The seven initiatives chosen were aging, behavioral health and neuroscience; artificial intelligence, deep learning, autonomous systems and policy; big data and data analytics; bio-enabled science and technology; energy and environment; innovation and entrepreneurship; and social differences, social justice.

Raina said faculty submitted possible initiatives to deans, then worked across colleges to form a formal proposal, which was then submitted to SU and presented to the committee. Liu said more than 200 faculty members coordinated to submit 19 proposals.

He said there will be more cluster hires and the next round of proposals will begin soon.

David Van Slyke, dean of the Maxwell School of Citizenship and Public Affairs, said he is excited for the change cluster hiring will bring.

“What a wonderful way to bring people from different schools and different disciplines to talk about the types of complex issues facing not only our country, but our world,” he said.

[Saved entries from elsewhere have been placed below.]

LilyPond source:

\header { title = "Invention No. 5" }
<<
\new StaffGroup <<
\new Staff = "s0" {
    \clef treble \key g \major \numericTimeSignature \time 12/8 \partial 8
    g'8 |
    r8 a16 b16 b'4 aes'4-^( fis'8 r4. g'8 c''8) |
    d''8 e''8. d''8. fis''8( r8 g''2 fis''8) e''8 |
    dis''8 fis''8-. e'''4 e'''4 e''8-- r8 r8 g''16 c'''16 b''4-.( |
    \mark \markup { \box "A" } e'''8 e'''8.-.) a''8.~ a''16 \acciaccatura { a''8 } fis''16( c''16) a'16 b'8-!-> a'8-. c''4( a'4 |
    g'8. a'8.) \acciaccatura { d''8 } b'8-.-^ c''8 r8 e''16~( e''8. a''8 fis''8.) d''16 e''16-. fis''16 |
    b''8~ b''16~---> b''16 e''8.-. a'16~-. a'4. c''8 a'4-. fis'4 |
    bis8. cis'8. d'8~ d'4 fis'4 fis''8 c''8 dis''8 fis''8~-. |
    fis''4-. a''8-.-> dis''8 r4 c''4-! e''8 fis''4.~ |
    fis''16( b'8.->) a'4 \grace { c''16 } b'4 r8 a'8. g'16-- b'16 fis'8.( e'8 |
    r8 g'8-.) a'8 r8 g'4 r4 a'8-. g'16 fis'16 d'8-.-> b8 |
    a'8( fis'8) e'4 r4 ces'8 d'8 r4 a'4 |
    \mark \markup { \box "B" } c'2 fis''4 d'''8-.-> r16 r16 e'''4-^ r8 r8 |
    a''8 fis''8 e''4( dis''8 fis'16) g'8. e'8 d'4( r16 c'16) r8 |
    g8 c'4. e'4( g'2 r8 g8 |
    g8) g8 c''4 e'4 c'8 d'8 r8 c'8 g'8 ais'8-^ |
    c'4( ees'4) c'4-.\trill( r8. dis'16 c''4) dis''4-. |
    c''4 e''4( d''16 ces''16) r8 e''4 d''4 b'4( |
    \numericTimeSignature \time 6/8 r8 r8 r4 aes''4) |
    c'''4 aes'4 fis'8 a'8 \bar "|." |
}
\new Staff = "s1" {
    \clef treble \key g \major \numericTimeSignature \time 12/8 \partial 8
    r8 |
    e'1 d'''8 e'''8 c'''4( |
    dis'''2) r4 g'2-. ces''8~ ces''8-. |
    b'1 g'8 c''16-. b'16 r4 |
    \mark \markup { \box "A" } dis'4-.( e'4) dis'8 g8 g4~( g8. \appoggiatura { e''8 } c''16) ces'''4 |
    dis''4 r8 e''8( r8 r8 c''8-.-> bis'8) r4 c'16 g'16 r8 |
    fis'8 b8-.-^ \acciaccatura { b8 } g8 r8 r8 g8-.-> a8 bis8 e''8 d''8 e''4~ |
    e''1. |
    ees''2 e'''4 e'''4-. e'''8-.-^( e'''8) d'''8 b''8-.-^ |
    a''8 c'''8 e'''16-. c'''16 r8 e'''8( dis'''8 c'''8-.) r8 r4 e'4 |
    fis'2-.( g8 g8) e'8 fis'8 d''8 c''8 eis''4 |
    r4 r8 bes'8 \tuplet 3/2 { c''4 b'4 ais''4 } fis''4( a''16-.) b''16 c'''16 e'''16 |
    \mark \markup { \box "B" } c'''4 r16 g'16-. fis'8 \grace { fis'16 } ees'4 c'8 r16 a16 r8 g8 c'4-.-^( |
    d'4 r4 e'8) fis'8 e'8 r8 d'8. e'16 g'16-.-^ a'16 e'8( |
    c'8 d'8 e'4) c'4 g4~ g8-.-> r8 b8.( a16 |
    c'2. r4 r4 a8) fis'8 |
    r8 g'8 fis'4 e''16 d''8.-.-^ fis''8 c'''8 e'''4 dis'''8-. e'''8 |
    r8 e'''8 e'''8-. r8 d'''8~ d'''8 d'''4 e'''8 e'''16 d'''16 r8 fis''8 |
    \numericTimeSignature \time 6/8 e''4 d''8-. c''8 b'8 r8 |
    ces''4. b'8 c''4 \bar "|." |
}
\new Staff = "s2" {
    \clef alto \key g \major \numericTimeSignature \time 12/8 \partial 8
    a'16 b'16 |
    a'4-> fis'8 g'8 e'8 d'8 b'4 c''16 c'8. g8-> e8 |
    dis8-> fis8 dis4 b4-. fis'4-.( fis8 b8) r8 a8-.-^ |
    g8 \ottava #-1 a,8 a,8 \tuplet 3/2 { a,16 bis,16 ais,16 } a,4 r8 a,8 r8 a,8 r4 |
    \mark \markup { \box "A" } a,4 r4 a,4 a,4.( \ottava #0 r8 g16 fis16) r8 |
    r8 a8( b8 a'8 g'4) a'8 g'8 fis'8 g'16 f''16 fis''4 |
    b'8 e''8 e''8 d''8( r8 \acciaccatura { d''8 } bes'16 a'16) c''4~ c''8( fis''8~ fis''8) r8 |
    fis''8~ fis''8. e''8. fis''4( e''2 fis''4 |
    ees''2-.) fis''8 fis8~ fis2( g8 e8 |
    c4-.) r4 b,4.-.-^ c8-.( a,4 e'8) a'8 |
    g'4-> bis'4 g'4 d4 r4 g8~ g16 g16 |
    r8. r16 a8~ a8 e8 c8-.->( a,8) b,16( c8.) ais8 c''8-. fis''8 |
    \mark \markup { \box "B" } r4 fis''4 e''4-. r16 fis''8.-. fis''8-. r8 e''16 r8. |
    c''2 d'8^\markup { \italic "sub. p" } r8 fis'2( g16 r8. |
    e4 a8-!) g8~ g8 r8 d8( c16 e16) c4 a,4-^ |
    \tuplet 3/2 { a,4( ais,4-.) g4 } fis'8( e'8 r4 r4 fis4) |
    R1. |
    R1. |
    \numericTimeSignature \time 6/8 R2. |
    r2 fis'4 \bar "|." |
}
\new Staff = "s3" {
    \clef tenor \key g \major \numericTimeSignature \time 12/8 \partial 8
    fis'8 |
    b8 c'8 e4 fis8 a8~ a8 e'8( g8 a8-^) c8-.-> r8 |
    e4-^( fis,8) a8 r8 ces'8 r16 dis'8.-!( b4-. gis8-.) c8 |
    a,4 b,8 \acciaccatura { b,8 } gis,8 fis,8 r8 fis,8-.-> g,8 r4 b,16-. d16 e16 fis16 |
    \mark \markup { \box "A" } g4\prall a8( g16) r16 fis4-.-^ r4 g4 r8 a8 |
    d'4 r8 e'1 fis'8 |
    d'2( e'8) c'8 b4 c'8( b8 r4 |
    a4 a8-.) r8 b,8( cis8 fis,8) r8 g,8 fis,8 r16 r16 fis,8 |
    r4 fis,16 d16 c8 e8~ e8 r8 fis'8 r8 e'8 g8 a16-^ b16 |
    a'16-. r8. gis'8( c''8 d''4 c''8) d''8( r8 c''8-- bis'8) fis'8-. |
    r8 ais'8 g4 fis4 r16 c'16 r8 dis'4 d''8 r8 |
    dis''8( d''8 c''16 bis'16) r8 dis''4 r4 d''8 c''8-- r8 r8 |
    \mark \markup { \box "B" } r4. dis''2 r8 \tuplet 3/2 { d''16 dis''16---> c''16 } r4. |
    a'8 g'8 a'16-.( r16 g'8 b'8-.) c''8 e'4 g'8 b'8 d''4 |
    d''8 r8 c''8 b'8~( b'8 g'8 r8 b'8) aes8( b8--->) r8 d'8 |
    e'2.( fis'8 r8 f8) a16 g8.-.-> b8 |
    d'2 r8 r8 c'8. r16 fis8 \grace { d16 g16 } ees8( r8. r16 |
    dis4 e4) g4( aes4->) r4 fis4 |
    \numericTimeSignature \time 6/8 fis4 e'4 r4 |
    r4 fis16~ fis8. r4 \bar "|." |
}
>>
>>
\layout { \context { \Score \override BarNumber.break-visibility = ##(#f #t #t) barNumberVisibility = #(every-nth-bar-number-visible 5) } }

Van Slyke said Maxwell will make three hires, each in a separate cluster. The new Maxwell faculty will research aging, behavioral health and neuroscience; artificial intelligence, deep learning, autonomous systems and policy; and energy and environment.

School of Education Dean Joanna Masingila said the school was involved in the aging, behavioral health and neuroscience cluster. The Cluster Hires Initiative will promote synergy across faculty throughout the university, she said.

The S.I. Newhouse School of Public Communications is bringing in one hire. Hub Brown, associate dean for research, creativity, international initiatives and diversity at Newhouse, said even if a hire doesn’t directly affect a specific school, they will bolster research throughout the university so that it remains a leading research institution, which he called “vitally important.”

“You’re bringing in people who already know that there are other people on campus who want to collaborate with them,” Masingila said. “There’s kind of a natural structure that’s put in place with this cluster.”